Chinese historian and Shenyang native Jing Yang is a sleuth of the highest order. His incredible work in rediscovering and identifying the remains of the Mukden POW camp has been the linchpin of this book. And then he discovered and photographed the small village in Inner Mongolia where the three escaped POWs were recaptured. More recently he has done more than anyone else to solve the mystery of the unaccounted-for Mukden POW, SSgt. William Lynch, and what may have been his fate in a distant Kempeitai prison following his recapture.

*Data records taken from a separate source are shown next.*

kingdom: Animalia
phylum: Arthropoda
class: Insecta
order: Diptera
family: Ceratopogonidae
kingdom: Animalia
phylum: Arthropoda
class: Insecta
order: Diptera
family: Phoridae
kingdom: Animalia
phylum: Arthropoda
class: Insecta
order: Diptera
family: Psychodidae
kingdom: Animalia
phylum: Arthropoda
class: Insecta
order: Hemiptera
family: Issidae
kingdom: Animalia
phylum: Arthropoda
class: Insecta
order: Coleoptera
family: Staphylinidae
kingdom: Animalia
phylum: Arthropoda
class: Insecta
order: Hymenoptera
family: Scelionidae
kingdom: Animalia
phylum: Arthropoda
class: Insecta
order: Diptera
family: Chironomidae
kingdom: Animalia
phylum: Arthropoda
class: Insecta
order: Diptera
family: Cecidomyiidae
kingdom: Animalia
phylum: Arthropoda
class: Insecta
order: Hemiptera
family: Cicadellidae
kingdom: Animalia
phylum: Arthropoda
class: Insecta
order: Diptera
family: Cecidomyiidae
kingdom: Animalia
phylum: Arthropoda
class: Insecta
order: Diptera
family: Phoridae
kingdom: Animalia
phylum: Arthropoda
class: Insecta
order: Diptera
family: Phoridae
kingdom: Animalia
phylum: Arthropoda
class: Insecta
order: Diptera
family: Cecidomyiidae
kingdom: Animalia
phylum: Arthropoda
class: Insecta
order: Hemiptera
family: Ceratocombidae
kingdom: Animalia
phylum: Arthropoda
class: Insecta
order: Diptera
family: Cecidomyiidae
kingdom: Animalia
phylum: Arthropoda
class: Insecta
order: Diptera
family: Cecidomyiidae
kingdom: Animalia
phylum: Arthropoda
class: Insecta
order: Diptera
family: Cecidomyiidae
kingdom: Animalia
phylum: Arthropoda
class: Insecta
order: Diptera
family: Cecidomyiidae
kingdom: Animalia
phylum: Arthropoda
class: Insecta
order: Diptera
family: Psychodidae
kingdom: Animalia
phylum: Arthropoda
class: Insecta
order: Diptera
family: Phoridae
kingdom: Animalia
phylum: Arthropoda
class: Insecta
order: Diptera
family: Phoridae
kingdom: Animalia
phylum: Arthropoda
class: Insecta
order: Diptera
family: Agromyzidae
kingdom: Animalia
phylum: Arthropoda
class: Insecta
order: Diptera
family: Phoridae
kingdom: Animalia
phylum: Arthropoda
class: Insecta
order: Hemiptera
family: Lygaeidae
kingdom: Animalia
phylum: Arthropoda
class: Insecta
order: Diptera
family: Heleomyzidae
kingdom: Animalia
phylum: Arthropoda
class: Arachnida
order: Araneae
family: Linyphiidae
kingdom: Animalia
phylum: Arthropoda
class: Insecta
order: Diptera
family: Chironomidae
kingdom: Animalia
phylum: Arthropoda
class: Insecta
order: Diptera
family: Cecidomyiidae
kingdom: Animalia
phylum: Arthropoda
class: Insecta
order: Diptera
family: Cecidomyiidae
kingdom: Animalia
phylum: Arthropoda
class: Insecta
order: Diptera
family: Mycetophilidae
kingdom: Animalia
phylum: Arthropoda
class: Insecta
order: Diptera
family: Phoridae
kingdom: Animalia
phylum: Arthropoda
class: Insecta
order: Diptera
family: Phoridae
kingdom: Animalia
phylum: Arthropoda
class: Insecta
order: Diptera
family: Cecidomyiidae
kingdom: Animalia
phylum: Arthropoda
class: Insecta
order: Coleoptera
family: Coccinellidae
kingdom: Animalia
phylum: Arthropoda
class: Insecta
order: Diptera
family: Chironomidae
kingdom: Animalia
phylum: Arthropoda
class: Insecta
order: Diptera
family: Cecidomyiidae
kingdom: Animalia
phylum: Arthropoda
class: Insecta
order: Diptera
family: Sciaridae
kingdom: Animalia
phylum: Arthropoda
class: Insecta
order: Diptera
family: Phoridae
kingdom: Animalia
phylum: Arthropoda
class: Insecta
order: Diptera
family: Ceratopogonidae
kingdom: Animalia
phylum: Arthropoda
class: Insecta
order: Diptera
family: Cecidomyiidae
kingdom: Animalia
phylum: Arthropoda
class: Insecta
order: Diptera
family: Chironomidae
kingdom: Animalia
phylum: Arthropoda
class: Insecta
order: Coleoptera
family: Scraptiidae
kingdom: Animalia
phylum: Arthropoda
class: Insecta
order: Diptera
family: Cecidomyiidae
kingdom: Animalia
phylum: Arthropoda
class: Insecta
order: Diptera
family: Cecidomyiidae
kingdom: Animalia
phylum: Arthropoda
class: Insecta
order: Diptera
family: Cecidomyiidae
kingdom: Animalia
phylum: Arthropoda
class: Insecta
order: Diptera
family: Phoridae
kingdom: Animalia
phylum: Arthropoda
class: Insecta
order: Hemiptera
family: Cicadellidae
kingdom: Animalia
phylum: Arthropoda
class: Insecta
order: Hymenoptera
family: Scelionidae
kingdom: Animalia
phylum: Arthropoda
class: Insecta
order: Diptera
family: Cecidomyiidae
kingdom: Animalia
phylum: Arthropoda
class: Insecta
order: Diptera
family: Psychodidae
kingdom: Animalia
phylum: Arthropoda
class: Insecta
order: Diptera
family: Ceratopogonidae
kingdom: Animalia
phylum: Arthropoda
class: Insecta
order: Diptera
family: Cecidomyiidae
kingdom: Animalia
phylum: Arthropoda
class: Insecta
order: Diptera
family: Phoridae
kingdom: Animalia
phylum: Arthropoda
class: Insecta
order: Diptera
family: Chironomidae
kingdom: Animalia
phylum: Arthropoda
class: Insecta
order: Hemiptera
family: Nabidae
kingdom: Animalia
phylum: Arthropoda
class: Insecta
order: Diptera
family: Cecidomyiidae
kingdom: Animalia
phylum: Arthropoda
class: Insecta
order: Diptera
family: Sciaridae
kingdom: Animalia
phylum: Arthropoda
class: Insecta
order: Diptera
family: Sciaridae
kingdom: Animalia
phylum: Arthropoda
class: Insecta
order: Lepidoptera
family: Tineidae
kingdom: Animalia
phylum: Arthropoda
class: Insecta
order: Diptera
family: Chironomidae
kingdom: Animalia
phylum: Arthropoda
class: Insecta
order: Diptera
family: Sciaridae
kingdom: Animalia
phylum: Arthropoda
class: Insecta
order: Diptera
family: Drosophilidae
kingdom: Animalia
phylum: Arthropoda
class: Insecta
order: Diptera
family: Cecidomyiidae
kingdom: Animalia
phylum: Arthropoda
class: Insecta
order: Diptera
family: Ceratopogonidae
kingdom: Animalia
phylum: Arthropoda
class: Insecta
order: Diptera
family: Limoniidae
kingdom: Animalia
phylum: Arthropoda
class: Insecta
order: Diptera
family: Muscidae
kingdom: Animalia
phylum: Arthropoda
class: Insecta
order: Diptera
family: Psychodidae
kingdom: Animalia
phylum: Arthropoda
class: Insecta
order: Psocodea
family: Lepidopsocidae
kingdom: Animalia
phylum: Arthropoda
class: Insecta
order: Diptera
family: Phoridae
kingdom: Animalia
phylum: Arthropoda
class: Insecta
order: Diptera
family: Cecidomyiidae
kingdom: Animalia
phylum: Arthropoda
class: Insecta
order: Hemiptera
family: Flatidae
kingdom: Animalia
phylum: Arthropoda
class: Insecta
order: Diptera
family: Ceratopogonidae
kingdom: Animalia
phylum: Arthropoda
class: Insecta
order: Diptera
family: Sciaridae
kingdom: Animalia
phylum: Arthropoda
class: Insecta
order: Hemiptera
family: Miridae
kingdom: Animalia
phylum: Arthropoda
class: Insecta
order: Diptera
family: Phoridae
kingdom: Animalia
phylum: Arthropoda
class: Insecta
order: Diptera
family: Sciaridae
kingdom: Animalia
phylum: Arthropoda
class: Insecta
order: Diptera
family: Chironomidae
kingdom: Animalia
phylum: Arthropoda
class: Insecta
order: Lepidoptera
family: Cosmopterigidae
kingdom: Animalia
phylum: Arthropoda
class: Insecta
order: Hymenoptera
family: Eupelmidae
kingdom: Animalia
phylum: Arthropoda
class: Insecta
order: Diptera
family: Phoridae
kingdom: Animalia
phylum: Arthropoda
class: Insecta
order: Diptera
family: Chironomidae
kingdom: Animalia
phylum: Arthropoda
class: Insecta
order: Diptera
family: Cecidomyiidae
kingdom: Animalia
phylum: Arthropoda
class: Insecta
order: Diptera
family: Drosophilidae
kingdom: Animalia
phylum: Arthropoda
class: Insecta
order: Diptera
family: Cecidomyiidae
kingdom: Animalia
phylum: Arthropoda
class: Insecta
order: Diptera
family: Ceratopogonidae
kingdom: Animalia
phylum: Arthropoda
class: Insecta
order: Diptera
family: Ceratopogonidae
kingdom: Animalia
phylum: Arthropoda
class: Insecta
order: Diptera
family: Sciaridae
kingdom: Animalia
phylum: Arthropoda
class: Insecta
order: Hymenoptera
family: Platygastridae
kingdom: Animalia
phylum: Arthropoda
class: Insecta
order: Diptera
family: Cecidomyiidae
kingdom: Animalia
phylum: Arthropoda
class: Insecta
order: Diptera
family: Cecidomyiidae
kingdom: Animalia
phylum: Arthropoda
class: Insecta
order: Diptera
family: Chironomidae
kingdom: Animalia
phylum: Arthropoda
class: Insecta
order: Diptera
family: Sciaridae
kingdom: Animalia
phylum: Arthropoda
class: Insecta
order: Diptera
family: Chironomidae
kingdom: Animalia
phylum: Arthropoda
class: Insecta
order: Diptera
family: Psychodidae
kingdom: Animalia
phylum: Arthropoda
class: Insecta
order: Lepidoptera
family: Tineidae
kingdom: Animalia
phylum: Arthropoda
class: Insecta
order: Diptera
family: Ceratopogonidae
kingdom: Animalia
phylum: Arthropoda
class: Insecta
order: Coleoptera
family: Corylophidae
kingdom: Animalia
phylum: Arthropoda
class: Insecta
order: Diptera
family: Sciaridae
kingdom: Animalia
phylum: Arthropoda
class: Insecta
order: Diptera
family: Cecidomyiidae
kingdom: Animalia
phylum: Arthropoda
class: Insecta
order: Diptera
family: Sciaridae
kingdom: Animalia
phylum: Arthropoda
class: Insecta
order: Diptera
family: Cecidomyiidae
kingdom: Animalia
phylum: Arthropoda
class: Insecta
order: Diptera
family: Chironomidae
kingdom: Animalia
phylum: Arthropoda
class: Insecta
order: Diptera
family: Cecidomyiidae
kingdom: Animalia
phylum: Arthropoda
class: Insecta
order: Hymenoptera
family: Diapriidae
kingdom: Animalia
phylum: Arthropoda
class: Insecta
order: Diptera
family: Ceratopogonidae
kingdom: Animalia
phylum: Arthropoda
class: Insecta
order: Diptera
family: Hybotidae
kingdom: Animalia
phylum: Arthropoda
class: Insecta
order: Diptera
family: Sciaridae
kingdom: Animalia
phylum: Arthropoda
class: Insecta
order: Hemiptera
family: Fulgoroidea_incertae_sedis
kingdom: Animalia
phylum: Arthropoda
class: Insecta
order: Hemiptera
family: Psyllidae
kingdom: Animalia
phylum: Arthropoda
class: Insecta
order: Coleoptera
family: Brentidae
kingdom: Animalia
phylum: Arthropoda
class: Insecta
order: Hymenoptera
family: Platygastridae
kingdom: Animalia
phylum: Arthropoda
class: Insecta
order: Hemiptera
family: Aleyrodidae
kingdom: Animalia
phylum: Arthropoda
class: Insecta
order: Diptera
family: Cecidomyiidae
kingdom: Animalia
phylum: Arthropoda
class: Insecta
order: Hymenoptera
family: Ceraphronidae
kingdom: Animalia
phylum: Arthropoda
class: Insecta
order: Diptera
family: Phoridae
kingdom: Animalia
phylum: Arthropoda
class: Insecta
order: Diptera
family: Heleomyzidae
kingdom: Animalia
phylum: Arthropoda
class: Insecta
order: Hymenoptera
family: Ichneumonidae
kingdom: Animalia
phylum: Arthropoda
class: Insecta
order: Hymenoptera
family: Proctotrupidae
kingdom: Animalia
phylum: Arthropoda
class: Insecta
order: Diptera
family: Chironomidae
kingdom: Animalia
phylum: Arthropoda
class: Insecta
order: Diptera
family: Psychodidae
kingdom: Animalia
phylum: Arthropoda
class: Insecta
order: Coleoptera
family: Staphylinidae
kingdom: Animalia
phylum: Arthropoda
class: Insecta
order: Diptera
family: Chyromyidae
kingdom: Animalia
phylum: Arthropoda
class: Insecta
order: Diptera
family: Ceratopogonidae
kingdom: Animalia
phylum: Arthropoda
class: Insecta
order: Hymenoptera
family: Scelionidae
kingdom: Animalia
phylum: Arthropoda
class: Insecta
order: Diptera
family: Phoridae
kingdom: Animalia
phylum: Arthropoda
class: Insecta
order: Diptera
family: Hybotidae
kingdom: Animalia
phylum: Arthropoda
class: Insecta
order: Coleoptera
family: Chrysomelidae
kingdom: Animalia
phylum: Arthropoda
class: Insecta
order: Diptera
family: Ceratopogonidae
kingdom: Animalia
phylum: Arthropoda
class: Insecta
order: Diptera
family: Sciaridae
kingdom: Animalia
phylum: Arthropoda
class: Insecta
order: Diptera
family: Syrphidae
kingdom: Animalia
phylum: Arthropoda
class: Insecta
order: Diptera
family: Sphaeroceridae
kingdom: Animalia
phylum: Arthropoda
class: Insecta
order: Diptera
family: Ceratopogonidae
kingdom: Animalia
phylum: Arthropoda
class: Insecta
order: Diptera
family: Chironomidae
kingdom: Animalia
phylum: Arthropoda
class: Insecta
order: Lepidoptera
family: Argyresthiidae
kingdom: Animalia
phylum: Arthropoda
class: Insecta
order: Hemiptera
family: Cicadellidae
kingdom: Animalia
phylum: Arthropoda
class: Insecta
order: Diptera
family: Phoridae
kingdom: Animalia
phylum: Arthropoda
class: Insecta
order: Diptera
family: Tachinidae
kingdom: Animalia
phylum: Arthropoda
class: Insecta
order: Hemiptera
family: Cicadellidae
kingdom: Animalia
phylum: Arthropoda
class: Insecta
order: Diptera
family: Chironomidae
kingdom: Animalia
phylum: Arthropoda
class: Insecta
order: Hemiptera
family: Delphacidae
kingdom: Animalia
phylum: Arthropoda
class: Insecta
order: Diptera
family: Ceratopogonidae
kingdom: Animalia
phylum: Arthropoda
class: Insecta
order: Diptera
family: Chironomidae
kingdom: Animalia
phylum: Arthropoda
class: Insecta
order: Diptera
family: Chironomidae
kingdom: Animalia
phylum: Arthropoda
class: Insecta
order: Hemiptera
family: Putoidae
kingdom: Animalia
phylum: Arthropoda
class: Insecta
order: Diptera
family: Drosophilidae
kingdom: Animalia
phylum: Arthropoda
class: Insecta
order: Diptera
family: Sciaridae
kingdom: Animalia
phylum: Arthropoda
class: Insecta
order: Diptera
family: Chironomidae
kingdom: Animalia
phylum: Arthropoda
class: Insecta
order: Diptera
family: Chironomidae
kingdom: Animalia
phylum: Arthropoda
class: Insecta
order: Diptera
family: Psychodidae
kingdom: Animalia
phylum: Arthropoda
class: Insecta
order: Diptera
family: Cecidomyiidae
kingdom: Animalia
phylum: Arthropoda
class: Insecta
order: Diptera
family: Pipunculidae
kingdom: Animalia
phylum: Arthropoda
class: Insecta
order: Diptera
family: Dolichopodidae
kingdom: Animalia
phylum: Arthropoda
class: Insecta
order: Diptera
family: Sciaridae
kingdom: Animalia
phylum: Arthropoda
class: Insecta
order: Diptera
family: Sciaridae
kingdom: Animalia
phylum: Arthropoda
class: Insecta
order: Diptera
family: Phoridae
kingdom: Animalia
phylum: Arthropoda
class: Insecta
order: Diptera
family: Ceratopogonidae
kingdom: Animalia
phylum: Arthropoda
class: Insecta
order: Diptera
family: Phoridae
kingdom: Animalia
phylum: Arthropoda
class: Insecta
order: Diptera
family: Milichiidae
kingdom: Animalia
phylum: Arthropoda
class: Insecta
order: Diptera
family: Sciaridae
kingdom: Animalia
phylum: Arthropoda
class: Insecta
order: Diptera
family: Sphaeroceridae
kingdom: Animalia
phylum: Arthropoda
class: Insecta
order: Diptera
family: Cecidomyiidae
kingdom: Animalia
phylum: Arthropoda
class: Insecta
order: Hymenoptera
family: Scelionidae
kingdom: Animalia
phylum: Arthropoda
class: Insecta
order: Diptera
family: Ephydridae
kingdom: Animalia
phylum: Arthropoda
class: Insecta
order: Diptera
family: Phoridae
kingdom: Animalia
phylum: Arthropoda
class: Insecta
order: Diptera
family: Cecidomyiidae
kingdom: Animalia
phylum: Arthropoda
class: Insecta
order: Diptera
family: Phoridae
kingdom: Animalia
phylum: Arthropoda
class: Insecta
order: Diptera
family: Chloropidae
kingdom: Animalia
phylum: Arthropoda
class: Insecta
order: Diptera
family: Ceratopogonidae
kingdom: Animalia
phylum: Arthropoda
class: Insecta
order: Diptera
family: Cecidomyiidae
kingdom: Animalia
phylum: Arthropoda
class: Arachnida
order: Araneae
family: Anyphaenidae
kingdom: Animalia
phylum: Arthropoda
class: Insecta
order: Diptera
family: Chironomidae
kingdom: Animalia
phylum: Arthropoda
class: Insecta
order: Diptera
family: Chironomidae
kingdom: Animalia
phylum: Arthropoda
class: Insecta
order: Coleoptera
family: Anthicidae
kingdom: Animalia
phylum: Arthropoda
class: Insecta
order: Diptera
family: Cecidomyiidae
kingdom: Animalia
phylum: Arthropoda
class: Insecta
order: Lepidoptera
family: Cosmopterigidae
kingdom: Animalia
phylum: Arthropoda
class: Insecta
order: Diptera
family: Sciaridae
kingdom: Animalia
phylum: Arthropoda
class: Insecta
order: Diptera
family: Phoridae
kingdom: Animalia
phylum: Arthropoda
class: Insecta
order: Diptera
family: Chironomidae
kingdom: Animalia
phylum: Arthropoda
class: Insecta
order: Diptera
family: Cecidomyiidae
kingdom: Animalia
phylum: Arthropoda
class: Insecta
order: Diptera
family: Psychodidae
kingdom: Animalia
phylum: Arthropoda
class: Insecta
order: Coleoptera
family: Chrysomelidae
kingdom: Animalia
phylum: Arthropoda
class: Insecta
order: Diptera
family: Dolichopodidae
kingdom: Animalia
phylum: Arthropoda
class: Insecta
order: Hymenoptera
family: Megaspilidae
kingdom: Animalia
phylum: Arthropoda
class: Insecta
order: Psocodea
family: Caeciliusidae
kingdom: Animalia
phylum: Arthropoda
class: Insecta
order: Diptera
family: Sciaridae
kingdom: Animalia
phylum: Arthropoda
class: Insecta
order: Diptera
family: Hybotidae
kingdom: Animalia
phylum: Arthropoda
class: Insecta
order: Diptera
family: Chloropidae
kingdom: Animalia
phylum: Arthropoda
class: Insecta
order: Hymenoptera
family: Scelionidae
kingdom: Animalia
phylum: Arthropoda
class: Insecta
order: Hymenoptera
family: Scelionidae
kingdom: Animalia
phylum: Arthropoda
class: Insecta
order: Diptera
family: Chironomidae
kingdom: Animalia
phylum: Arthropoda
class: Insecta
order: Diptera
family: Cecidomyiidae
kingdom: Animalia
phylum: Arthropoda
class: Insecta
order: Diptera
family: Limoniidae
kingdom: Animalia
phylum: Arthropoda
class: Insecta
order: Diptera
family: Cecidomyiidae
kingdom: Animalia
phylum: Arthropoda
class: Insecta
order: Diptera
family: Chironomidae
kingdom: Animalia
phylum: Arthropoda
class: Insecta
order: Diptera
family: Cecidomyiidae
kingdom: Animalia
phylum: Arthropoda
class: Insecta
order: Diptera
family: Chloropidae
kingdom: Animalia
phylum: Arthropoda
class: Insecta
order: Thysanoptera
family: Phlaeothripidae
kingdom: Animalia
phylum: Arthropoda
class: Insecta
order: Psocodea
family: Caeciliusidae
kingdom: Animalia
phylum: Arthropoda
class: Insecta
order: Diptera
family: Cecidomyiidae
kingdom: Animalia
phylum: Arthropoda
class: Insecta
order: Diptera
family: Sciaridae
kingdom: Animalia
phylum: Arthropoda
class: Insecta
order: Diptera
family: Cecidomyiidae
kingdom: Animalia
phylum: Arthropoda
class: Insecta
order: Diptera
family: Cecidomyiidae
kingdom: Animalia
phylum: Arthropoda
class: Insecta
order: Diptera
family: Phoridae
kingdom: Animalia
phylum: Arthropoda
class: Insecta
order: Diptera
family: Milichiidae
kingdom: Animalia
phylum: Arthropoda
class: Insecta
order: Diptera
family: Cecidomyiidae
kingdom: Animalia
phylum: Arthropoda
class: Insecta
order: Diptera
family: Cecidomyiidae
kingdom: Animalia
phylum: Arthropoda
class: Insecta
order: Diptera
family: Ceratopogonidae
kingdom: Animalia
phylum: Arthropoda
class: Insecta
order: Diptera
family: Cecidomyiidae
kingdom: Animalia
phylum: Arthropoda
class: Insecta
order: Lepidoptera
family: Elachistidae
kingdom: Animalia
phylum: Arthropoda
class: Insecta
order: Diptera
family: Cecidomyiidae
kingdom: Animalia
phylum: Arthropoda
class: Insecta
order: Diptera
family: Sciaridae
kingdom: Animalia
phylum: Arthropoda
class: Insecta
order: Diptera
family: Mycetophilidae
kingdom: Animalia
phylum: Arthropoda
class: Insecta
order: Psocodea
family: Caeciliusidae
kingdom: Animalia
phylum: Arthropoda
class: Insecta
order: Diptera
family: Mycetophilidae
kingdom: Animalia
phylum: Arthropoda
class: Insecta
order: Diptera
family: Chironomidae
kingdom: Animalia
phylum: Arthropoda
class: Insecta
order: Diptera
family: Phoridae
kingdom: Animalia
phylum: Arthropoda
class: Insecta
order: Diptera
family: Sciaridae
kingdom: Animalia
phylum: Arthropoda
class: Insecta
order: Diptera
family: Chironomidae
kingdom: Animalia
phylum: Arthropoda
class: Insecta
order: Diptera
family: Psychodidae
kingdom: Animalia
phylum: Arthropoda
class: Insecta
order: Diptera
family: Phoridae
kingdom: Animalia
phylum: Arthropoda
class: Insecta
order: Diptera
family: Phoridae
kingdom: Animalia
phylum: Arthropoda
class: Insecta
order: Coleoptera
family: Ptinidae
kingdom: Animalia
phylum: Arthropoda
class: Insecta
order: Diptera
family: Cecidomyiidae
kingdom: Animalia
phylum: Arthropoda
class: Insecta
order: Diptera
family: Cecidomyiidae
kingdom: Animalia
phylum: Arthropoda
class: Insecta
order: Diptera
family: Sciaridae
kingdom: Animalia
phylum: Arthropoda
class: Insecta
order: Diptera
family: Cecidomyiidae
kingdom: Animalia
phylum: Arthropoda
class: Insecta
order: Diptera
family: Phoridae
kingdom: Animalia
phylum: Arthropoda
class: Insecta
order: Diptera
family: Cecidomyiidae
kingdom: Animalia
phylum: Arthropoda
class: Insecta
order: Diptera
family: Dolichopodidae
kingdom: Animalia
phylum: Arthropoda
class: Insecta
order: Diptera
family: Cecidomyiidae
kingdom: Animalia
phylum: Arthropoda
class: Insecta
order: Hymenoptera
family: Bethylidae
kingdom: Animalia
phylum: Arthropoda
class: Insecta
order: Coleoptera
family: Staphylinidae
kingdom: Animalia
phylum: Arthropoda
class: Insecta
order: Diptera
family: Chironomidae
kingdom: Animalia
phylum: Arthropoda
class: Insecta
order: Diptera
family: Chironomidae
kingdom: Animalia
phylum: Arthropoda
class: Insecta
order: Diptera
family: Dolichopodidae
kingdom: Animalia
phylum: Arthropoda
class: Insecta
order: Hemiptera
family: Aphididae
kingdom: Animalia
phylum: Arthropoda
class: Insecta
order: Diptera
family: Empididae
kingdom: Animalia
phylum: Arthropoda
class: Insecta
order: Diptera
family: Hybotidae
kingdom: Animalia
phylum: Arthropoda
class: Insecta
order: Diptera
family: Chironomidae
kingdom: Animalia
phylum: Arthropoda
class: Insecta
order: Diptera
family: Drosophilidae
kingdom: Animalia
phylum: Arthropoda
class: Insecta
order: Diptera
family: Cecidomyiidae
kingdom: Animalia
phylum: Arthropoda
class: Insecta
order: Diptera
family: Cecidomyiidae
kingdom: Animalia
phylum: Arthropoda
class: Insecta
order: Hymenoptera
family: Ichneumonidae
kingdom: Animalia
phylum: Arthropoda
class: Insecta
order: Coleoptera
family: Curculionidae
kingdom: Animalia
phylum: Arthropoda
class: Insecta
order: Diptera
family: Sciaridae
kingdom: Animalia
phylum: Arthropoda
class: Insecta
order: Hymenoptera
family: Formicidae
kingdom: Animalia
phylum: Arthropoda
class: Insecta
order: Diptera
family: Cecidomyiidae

Another Shenyang native, Ao Wang, along with his wife Pat, has pushed relentlessly to get local Chinese officials to establish and fund a museum at the Mukden camp site; the couple has formed an organization to serve as liaison between the ex-POWs and museum officials. It is inspiring to see the zeal and determination of Moores Marauders founder Ken Moore and the group of forensic, archaeological, and geneaology experts he has assembled to locate and retrieve Staff Sergeant Lynchs remains and to return them to his family.